The Hidden Economics of Data at Scale
In 2018, we made a decision that seemed smart at the time: we moved 40TB of security logs into AWS S3. The ingestion was free. The storage was cheap—$0.023 per GB/month. The analytics pipeline ran smoothly on EC2. Everything looked great on the spreadsheet.
Then we tried to move it.
Egress fees hit us like a freight train. At $0.09 per GB, moving that data out would cost $3,600 per terabyte. For 40TB, that's $144,000—just to reclaim our own data. The project we were migrating to? It had a $60,000 annual budget.
Welcome to the data gravity trap.
What Is Data Gravity?
Data gravity is a term coined by Dave McCrory in 2010, but it's more relevant today than ever. The idea is simple: as data accumulates, it exerts a gravitational pull on applications and services. The larger the dataset, the harder—and more expensive—it becomes to move.
This isn't just about egress fees (though those are brutal). It's about:
- Transfer time: Moving petabytes takes weeks, even on dedicated fiber.
- Operational risk: Every migration is a potential outage or data loss event.
- Opportunity cost: Your engineering team is stuck babysitting data pipelines instead of building features.
- Vendor lock-in: Once your data is "in the well," switching providers becomes economically irrational.
The result? Your cloud bill only goes up.
The Trap Is Deliberate
Cloud providers aren't stupid. They know the real money isn't in compute or storage—it's in keeping you locked in.
Here's the playbook:
- Make ingestion free: Get your data in. No friction. "Just upload it and see what happens!"
- Make storage cheap: At scale, S3 costs pennies per GB. You'll never notice the bill until it's massive.
- Make egress expensive: Want to leave? That'll be $0.09/GB. For a petabyte, that's $90,000.
The trap closes when your dataset reaches a certain threshold—usually around 10-50TB. Below that, migration is annoying but feasible. Above it, the cost and complexity make it economically irrational to leave.
At that point, you're not a customer anymore. You're a hostage.
Real-World Example: The Link11 Log Migration
At Link11, we handle billions of security events per day. DDoS traffic patterns, threat intelligence feeds, BGP route tables—it all gets logged for analysis and compliance.
In 2019, we hit a crossroads. Our primary analytics provider was raising prices. A competitor offered a better feature set at half the cost—but it required moving 200TB of historical data to their platform.
The math was brutal:
- Egress cost: $18,000 (200TB × $0.09/GB)
- Ingestion cost: $0 (competitor waived it)
- Transfer time: 6 weeks over a 10Gbps dedicated line
- Engineering cost: 3 engineers, full-time, for 2 months
We stayed. Not because the incumbent was better—but because the cost of leaving exceeded the savings. That's data gravity in action.
The Compounding Problem
Here's what makes this worse: data gravity compounds.
Every service that reads from that dataset creates a new dependency. Your analytics pipeline, your machine learning models, your compliance reports—they all start to assume the data lives in one place.
Now it's not just about moving the data. It's about:
- Rewriting queries for a new database engine
- Updating API endpoints in 47 microservices
- Retraining models on a new data schema
- Reconfiguring IAM policies, VPC peering, and security groups
The technical debt of migration grows exponentially with the size of the dataset.
########
YOUR GOAL ->
Could you resume the article on data gravity, starting right after its last sentence?

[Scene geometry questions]
########
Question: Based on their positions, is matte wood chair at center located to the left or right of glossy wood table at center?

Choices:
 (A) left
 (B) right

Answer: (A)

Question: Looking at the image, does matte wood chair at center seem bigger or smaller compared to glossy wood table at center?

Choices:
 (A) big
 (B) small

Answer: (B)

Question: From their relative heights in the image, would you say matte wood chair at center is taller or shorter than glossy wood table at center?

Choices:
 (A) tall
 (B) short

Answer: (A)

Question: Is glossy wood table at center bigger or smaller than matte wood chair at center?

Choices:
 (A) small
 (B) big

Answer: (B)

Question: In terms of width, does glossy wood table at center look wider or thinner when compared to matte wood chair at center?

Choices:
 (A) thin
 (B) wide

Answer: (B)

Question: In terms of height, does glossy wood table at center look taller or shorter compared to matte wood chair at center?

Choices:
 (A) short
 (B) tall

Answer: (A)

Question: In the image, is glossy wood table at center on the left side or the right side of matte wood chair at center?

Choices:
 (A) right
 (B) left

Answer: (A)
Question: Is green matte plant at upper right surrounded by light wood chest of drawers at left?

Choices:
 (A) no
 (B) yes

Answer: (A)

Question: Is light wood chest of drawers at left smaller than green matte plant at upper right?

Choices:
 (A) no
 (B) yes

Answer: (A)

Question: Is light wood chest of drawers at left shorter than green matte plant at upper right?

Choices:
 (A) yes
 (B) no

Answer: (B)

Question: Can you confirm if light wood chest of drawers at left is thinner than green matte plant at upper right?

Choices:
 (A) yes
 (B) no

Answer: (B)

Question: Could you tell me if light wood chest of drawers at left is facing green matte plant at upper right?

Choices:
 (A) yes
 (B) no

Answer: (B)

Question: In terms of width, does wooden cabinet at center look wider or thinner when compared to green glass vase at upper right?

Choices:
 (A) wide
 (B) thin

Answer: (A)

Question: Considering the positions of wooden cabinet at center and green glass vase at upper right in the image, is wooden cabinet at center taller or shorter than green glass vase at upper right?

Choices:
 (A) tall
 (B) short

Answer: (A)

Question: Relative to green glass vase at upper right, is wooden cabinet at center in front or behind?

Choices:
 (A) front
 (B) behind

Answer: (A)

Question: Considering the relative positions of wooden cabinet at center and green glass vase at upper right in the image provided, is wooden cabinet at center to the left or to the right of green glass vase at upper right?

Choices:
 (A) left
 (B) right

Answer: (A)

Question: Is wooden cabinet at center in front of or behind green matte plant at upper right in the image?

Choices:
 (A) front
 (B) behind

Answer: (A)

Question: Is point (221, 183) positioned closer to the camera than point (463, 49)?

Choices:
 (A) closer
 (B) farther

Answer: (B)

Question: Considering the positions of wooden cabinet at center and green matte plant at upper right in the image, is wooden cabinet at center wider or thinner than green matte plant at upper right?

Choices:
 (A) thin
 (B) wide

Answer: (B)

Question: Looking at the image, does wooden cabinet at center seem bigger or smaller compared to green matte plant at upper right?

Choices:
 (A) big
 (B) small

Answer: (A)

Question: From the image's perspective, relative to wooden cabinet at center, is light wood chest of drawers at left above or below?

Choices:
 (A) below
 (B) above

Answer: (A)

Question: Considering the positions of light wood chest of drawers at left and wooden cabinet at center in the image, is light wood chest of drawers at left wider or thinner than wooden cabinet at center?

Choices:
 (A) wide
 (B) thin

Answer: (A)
########
TASK OUTPUT ->
The Egress Fee Illusion
Everyone focuses on egress fees because they're visible. But they're only 30-40% of the total cost of migration.
The hidden costs are:
- Downtime risk: Can your business survive 6 hours of read-only mode during the cutover?
- Data validation: How do you prove that 500TB transferred correctly? Checksums at scale are non-trivial.
- Dual-write overhead: Most migrations require running both systems in parallel for weeks. Double the infrastructure cost.
- Rollback complexity: If the migration fails halfway, how do you roll back 100TB of writes?
These aren't line items on an AWS invoice, but they're real costs—paid in engineering time, system complexity, and risk.
How to Escape the Trap
The best time to avoid data gravity was before you started. The second-best time is now.
1. Design for Portability from Day One
Use open standards and avoid proprietary features. If you build on DynamoDB's native query language, you're locked in. If you use Postgres with standard SQL, you can move to RDS, Aurora, or bare-metal Postgres without rewriting code.
Principle: Your data layer should be boring. Use the most standard, portable stack you can tolerate.
2. Implement Multi-Region Replication Early
If your data already lives in two clouds (AWS + GCP, for example), the marginal cost of moving to a third is much lower. You've already solved the hard problems: schema translation, networking, and eventual consistency.
Trap avoidance: Replication is expensive upfront, but it keeps you optionality alive.
3. Separate Hot and Cold Data
Not all data is equal. Your last 30 days of logs? Hot. Queried constantly. Must be fast.
Your 3-year-old compliance archives? Cold. Accessed once a quarter, if ever.
Store cold data in Glacier or equivalent, and accept that it's nearly impossible to move. For hot data, keep it in a portable format (Parquet, Avro, etc.) and replicate aggressively.
4. Negotiate Egress Waivers
Most enterprise cloud contracts have hidden flexibility. If you're spending $500k/year with AWS, you can negotiate egress waivers for migrations—especially if you're moving within their ecosystem (e.g., S3 to Snowflake on AWS).
Insider tip: Cloud providers would rather waive egress fees than lose a large customer entirely.
5. Use Hybrid / Edge Architectures
The future isn't "all cloud" or "all on-prem"—it's strategic distribution.
At Link11, we now run:
- Real-time traffic analysis: On-prem (latency-sensitive, petabyte-scale)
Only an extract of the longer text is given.